(DATA PROVIDED)
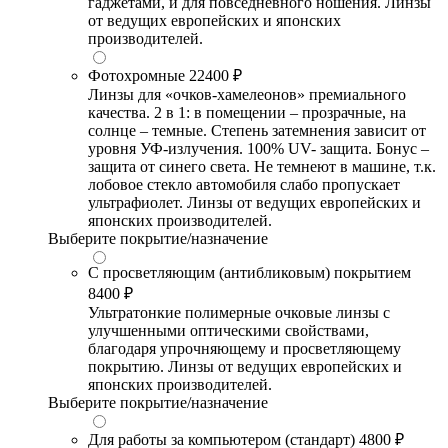
гаджетами, и для повседневного ношения. Линзы
от ведущих европейских и японских
производителей.
Фотохромные
22400 ₽
Линзы для «очков-хамелеонов» премиального
качества. 2 в 1: в помещении – прозрачные, на
солнце – темные. Степень затемнения зависит от
уровня УФ-излучения. 100% UV- защита. Бонус –
защита от синего света. Не темнеют в машине, т.к.
лобовое стекло автомобиля слабо пропускает
ультрафиолет. Линзы от ведущих европейских и
японских производителей.
Выберите покрытие/назначение
С просветляющим (антибликовым) покрытием
8400 ₽
Ультратонкие полимерные очковые линзы с
улучшенными оптическими свойствами,
благодаря упрочняющему и просветляющему
покрытию. Линзы от ведущих европейских и
японских производителей.
Выберите покрытие/назначение
Для работы за компьютером (стандарт)
4800 ₽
(End DATA PROVIDED)
• **WORK REQUIRED**:
Check every line of the listing for the string "европейских" and report how many lines have it, as a number alone.

• **RESPONSE**:
3